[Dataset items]
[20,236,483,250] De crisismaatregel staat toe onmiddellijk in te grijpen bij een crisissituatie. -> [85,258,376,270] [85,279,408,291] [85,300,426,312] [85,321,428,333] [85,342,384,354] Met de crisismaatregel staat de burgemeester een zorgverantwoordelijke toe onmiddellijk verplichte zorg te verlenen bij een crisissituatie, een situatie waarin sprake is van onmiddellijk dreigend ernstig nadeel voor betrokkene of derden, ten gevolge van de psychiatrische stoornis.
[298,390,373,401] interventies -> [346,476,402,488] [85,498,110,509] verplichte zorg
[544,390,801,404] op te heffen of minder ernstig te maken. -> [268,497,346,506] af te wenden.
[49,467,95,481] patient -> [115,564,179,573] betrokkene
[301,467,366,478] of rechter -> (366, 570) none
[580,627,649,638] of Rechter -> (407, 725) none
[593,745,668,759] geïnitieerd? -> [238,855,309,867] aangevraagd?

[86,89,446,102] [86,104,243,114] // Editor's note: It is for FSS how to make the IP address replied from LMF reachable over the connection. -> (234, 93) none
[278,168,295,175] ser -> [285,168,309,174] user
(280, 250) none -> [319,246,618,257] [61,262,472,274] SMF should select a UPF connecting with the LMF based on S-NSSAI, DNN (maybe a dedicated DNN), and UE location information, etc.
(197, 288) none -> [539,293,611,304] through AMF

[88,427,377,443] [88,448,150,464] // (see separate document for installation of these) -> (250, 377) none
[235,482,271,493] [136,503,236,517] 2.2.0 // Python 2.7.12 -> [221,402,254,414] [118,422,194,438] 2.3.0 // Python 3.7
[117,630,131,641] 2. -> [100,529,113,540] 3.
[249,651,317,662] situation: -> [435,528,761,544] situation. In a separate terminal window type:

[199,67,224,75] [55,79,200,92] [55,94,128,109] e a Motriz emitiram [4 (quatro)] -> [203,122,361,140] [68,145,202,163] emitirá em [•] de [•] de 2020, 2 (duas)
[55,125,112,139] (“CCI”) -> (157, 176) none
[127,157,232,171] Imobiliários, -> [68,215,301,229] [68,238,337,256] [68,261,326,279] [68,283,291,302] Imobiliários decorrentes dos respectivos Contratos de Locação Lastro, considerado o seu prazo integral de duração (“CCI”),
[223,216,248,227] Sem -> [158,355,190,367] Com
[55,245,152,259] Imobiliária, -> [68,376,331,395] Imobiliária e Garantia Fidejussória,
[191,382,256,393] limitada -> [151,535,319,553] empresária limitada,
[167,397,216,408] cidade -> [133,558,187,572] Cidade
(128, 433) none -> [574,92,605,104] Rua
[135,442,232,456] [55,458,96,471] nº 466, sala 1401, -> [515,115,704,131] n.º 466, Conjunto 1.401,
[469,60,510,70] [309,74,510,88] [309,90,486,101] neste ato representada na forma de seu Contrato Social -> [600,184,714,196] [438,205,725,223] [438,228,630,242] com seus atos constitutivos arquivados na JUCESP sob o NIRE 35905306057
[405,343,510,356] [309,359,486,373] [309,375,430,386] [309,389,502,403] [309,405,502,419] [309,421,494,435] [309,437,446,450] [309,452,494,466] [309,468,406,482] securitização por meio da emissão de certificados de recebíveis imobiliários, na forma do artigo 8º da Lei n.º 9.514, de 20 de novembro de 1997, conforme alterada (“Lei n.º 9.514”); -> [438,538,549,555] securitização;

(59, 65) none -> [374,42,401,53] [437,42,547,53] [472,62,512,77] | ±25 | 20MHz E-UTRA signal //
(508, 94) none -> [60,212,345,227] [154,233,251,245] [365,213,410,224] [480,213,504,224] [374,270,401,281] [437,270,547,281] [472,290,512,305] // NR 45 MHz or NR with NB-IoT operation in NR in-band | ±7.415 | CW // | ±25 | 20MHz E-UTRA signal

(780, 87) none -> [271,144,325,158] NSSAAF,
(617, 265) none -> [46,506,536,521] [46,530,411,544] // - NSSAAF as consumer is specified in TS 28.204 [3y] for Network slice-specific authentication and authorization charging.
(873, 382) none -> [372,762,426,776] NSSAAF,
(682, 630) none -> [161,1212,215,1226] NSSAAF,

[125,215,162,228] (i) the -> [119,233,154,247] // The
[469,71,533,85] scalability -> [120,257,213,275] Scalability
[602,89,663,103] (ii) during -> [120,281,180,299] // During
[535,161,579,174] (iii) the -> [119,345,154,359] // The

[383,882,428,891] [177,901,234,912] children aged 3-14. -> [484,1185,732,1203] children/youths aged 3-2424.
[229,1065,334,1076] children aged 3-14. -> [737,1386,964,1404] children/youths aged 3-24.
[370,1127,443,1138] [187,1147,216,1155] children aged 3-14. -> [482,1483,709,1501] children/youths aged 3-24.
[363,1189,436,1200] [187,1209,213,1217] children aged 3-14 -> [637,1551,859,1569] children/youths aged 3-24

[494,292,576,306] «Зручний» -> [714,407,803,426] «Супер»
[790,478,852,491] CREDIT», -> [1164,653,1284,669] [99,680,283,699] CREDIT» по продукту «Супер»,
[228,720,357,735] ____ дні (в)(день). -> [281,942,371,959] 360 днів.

▸ **Problem to solve**
Keeping every line exactly as it is, copy all the records.

▸ **Task output**
[20,236,483,250] De crisismaatregel staat toe onmiddellijk in te grijpen bij een crisissituatie. -> [85,258,376,270] [85,279,408,291] [85,300,426,312] [85,321,428,333] [85,342,384,354] Met de crisismaatregel staat de burgemeester een zorgverantwoordelijke toe onmiddellijk verplichte zorg te verlenen bij een crisissituatie, een situatie waarin sprake is van onmiddellijk dreigend ernstig nadeel voor betrokkene of derden, ten gevolge van de psychiatrische stoornis.
[298,390,373,401] interventies -> [346,476,402,488] [85,498,110,509] verplichte zorg
[544,390,801,404] op te heffen of minder ernstig te maken. -> [268,497,346,506] af te wenden.
[49,467,95,481] patient -> [115,564,179,573] betrokkene
[301,467,366,478] of rechter -> (366, 570) none
[580,627,649,638] of Rechter -> (407, 725) none
[593,745,668,759] geïnitieerd? -> [238,855,309,867] aangevraagd?

[86,89,446,102] [86,104,243,114] // Editor's note: It is for FSS how to make the IP address replied from LMF reachable over the connection. -> (234, 93) none
[278,168,295,175] ser -> [285,168,309,174] user
(280, 250) none -> [319,246,618,257] [61,262,472,274] SMF should select a UPF connecting with the LMF based on S-NSSAI, DNN (maybe a dedicated DNN), and UE location information, etc.
(197, 288) none -> [539,293,611,304] through AMF

[88,427,377,443] [88,448,150,464] // (see separate document for installation of these) -> (250, 377) none
[235,482,271,493] [136,503,236,517] 2.2.0 // Python 2.7.12 -> [221,402,254,414] [118,422,194,438] 2.3.0 // Python 3.7
[117,630,131,641] 2. -> [100,529,113,540] 3.
[249,651,317,662] situation: -> [435,528,761,544] situation. In a separate terminal window type:

[199,67,224,75] [55,79,200,92] [55,94,128,109] e a Motriz emitiram [4 (quatro)] -> [203,122,361,140] [68,145,202,163] emitirá em [•] de [•] de 2020, 2 (duas)
[55,125,112,139] (“CCI”) -> (157, 176) none
[127,157,232,171] Imobiliários, -> [68,215,301,229] [68,238,337,256] [68,261,326,279] [68,283,291,302] Imobiliários decorrentes dos respectivos Contratos de Locação Lastro, considerado o seu prazo integral de duração (“CCI”),
[223,216,248,227] Sem -> [158,355,190,367] Com
[55,245,152,259] Imobiliária, -> [68,376,331,395] Imobiliária e Garantia Fidejussória,
[191,382,256,393] limitada -> [151,535,319,553] empresária limitada,
[167,397,216,408] cidade -> [133,558,187,572] Cidade
(128, 433) none -> [574,92,605,104] Rua
[135,442,232,456] [55,458,96,471] nº 466, sala 1401, -> [515,115,704,131] n.º 466, Conjunto 1.401,
[469,60,510,70] [309,74,510,88] [309,90,486,101] neste ato representada na forma de seu Contrato Social -> [600,184,714,196] [438,205,725,223] [438,228,630,242] com seus atos constitutivos arquivados na JUCESP sob o NIRE 35905306057
[405,343,510,356] [309,359,486,373] [309,375,430,386] [309,389,502,403] [309,405,502,419] [309,421,494,435] [309,437,446,450] [309,452,494,466] [309,468,406,482] securitização por meio da emissão de certificados de recebíveis imobiliários, na forma do artigo 8º da Lei n.º 9.514, de 20 de novembro de 1997, conforme alterada (“Lei n.º 9.514”); -> [438,538,549,555] securitização;

(59, 65) none -> [374,42,401,53] [437,42,547,53] [472,62,512,77] | ±25 | 20MHz E-UTRA signal //
(508, 94) none -> [60,212,345,227] [154,233,251,245] [365,213,410,224] [480,213,504,224] [374,270,401,281] [437,270,547,281] [472,290,512,305] // NR 45 MHz or NR with NB-IoT operation in NR in-band | ±7.415 | CW // | ±25 | 20MHz E-UTRA signal

(780, 87) none -> [271,144,325,158] NSSAAF,
(617, 265) none -> [46,506,536,521] [46,530,411,544] // - NSSAAF as consumer is specified in TS 28.204 [3y] for Network slice-specific authentication and authorization charging.
(873, 382) none -> [372,762,426,776] NSSAAF,
(682, 630) none -> [161,1212,215,1226] NSSAAF,

[125,215,162,228] (i) the -> [119,233,154,247] // The
[469,71,533,85] scalability -> [120,257,213,275] Scalability
[602,89,663,103] (ii) during -> [120,281,180,299] // During
[535,161,579,174] (iii) the -> [119,345,154,359] // The

[383,882,428,891] [177,901,234,912] children aged 3-14. -> [484,1185,732,1203] children/youths aged 3-2424.
[229,1065,334,1076] children aged 3-14. -> [737,1386,964,1404] children/youths aged 3-24.
[370,1127,443,1138] [187,1147,216,1155] children aged 3-14. -> [482,1483,709,1501] children/youths aged 3-24.
[363,1189,436,1200] [187,1209,213,1217] children aged 3-14 -> [637,1551,859,1569] children/youths aged 3-24

[494,292,576,306] «Зручний» -> [714,407,803,426] «Супер»
[790,478,852,491] CREDIT», -> [1164,653,1284,669] [99,680,283,699] CREDIT» по продукту «Супер»,
[228,720,357,735] ____ дні (в)(день). -> [281,942,371,959] 360 днів.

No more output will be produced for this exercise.